Text extracted page by page
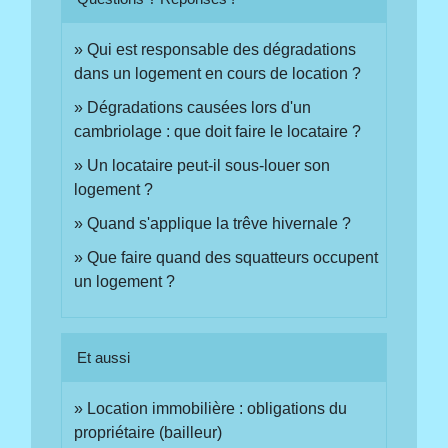
Qui est responsable des dégradations
dans un logement en cours de location ?
Dégradations causées lors d'un
cambriolage : que doit faire le locataire ?
Un locataire peut-il sous-louer son
logement ?
Quand s'applique la trêve hivernale ?
Que faire quand des squatteurs occupent
un logement ?
Et aussi
Location immobilière : obligations du
propriétaire (bailleur)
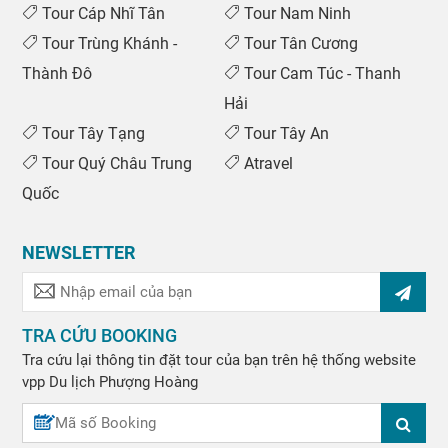
Tour Cáp Nhĩ Tân
Tour Nam Ninh
Tour Trùng Khánh -
Tour Tân Cương
Thành Đô
Tour Cam Túc - Thanh
Hải
Tour Tây Tạng
Tour Tây An
Tour Quý Châu Trung
Atravel
Quốc
NEWSLETTER
TRA CỨU BOOKING
Tra cứu lại thông tin đặt tour của bạn trên hệ thống website
vpp
Du lịch Phượng Hoàng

[REQUEST]: Write out every line of text from the records above word for word, keeping the original line breaks. Leave out the picture markers.

[EXPECTED ANSWER]:
Qui est responsable des dégradations
dans un logement en cours de location ?
Dégradations causées lors d'un
cambriolage : que doit faire le locataire ?
Un locataire peut-il sous-louer son
logement ?
Quand s'applique la trêve hivernale ?
Que faire quand des squatteurs occupent
un logement ?
Et aussi
Location immobilière : obligations du
propriétaire (bailleur)
Tour Cáp Nhĩ Tân
Tour Nam Ninh
Tour Trùng Khánh -
Tour Tân Cương
Thành Đô
Tour Cam Túc - Thanh
Hải
Tour Tây Tạng
Tour Tây An
Tour Quý Châu Trung
Atravel
Quốc
NEWSLETTER
TRA CỨU BOOKING
Tra cứu lại thông tin đặt tour của bạn trên hệ thống website
vpp
Du lịch Phượng Hoàng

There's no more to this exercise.